_WORK TASK 1_: In the passage on the political role of the Belgian and Norwegian monarchs, how often does the Norwegian government meet with the King?
_WORK TASK 2_: Carry on the passage about the political role of the Belgian and Norwegian monarchs from the point where it ends.

_PASSAGE TO READ_:
---
The King of Belgium played a significant role in the 2007 election aftermath mess.
I was rather amused at the time that the Prime Minister attempted to resign and the King told him he couldn’t. I pictured old Albert telling Leterme: “No, you can’t resign! Now get back in there, you coward!”
In Norway the royals have been known to make very general semi-political statements, along the lines of “This particular issue is of particular concern to me.” To say that they approve or disapprove of any particular policy is however taboo. The government (in the parliamentary sense of the PM and his or her cabinet) meets with the King once a week, but this mostly consists of telling the King what they’ve done in the previous week and what they intend to do in the near future. At most they might ask for the King’s opinion, which they may or may not ignore.
The King has to sign every piece of legislation into law, and technically he can choose not to do so thereby vetoing it. In practice he doesn’t dare. The King also invites one party or a coalition of parties to form a government after each election and in the event that a government falls between elections, and technically he is free to choose whichever party or coalition he chooses. In practice he must choose the one that won the election or is most likely to be able to govern. This was established beyond a doubt back in 1928 when the Norwegian Labor Party - at the time a good bit further to the left than it is now - won an election and were the obvious candidates to form a government. King Haakon’s advisors and friends were shocked and said that surely he wouldn’t allow those communists to take over the government?! To which he answered: “I am also the communists’ king.” (That government lasted two weeks, but the precedent was forever.)
---
_INFORMATION_:
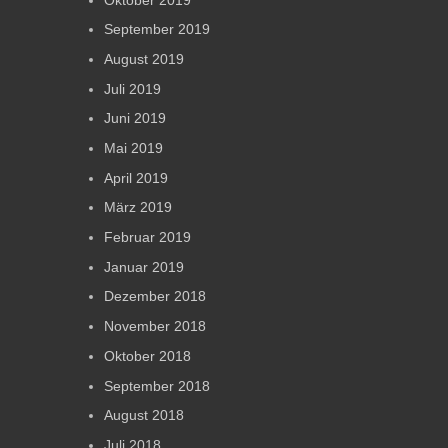
September 2019
August 2019
Juli 2019
Juni 2019
Mai 2019
April 2019
März 2019
Februar 2019
Januar 2019
Dezember 2018
November 2018
Oktober 2018
September 2018
August 2018
Juli 2018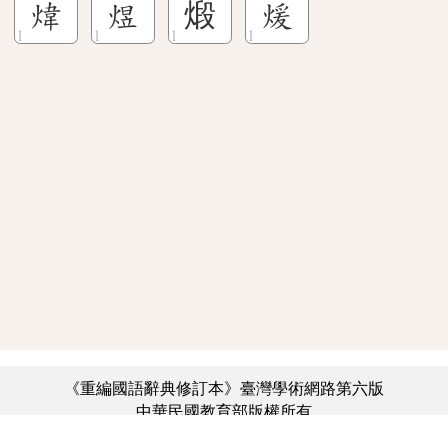
煒
煜
煅
煖
《重編國語辭典修訂本》臺灣學術網路第六版
中華民國教育部版權所有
---
_RESPONSE AREA 1_: Once a week.

_RESPONSE AREA 2_:
I need to construct an analogy to begin what I have to say here: Did you know that in the U.K., the highest judge in the country is also a member of the Prime Minister’s Cabinet and the presiding officer of the House of Lords? It’s true – he’s the Lord Chancellor.
Odd mix of duties, right? Well, for us Americans, that’s how parliamentary democracies look at the idea that our President is simultaneously Head of State, the sovereignty of the nation embodied in one man, and Head of Government, the elected political leader nominated by one party and elected by (indirect) popular vote.
In the U.S., the President cannot enact a law, or cause a law to be enacted; that’s Congress’s job. He can propose ideas for good law, he can bring a lot of influence to bear – but if he cannot get 218 Congressmen and 51 Senators to agree with it, he’s beat, rabbit!
In the parliamentary democracies, the Premier/Prime Minister is the man who leads a majority in the strongest house in the legislature – the House of Commons in British and Canadian parlance. If he decides it’s worth putting his prestige on the line to get a measure passed, he can guarantee it will get a majority – of course, he risks his own office in the process, but he has the power to push it through.
Now, what keeps this from being a dictatorship is two things: in theory, his supporters in the legislative house can reject one of those lay-it-on-the-line measures, in effect voting him out of office; and the whole lot of them --legislators, P.M, Cabinet, and all – must stand for re-election at least once every five years. Or, actually, three: it’s the monarch (or in parliamentary republics, the President) who names the P.M. to his job. The monarch has a restricted choice in whom he will name: it has to be someone who can hold a majority in the legislature. If, say, the Conservatives hold a majority of seats in the legislature, then the monarch’s choice is down to one: the leader of the Conservative Party.
The other half of this picture is the Head of State – the person who speaks for the nation, who embodies the national sovereignty, who acts ceremonially with common assent to formalize things. Naming the head of government is one such duty, calling elections is another, formally enacting laws is a third. The Head of State – monarch or parliamentary-democracy president – will normally never act on his own authority, but rather on the ‘advice’ of the elected leaders of the government, which is tantamount to marching orders to him.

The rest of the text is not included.